Case studies and the breadth of the problem

The Challenger disaster serves as a focal case, with engineers noting O-ring erosion—issues known for years—yet launch proceeds driven by schedule and budget pressures. Columbia’s foam strike and subsequent re-entry damage illustrate how seemingly small, known risks accumulate into catastrophic outcomes. The Costa Concordia cruise-ship incident and UK drug trials are discussed to demonstrate that normalization of deviance is not limited to aerospace but traverses multiple industries where lives hang in the balance. The episode articulates how these events arise from organizational incentives, cognitive biases like availability heuristics, and the pressure to perform under constraints.

"The aim of any incident investigation is to prevent the disaster from occurring again in the future" - Sana Qadar.

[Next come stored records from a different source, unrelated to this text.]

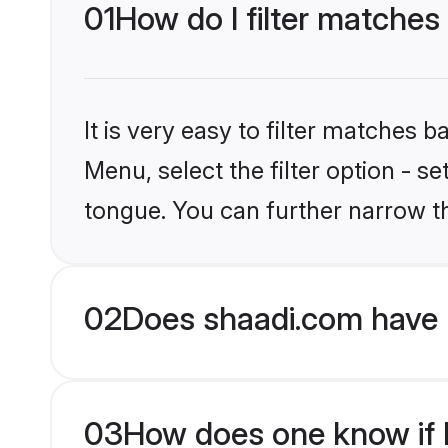
01
How do I filter matches
It is very easy to filter matches 
Menu, select the filter option - s
tongue. You can further narrow t
02
Does shaadi.com have 
03
How does one know if H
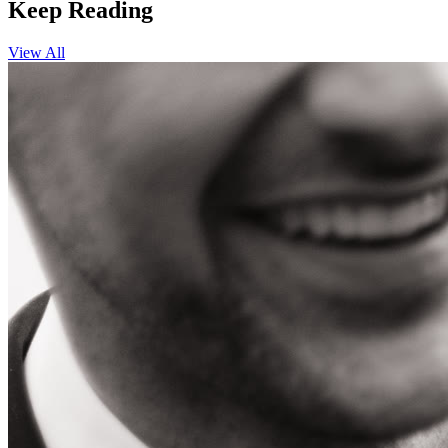
Keep Reading
View All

How to break the drift and improve accountability

To counter drift, the guests advocate several pathways: maintain healthy skepticism about success, cultivate frontline intuition alongside data, and reframe accountability as forward-looking responsibility rather than after-the-fact blame. They argue that systems should stay uneasy about their own safety margins, and that investigations should emphasize who is affected and what needs to be done next to prevent harm. The conversation also highlights the concept of second victims—those who signed off on decisions yet bore the consequences and guilt—emphasizing learning over punishment as a central aim.

"People don’t come to work to do a bad job" - Nate Sedler, University of Aberdeen.

Closing reflections

The episode closes by stressing the continued relevance of these lessons as organizations undertake ambitious projects, including NASA’s Artemis program. The speakers remind listeners that while rules and procedures exist to prevent harm, adherence is never guaranteed without ongoing vigilance, humility, and a commitment to learning from what goes wrong so it does not happen again.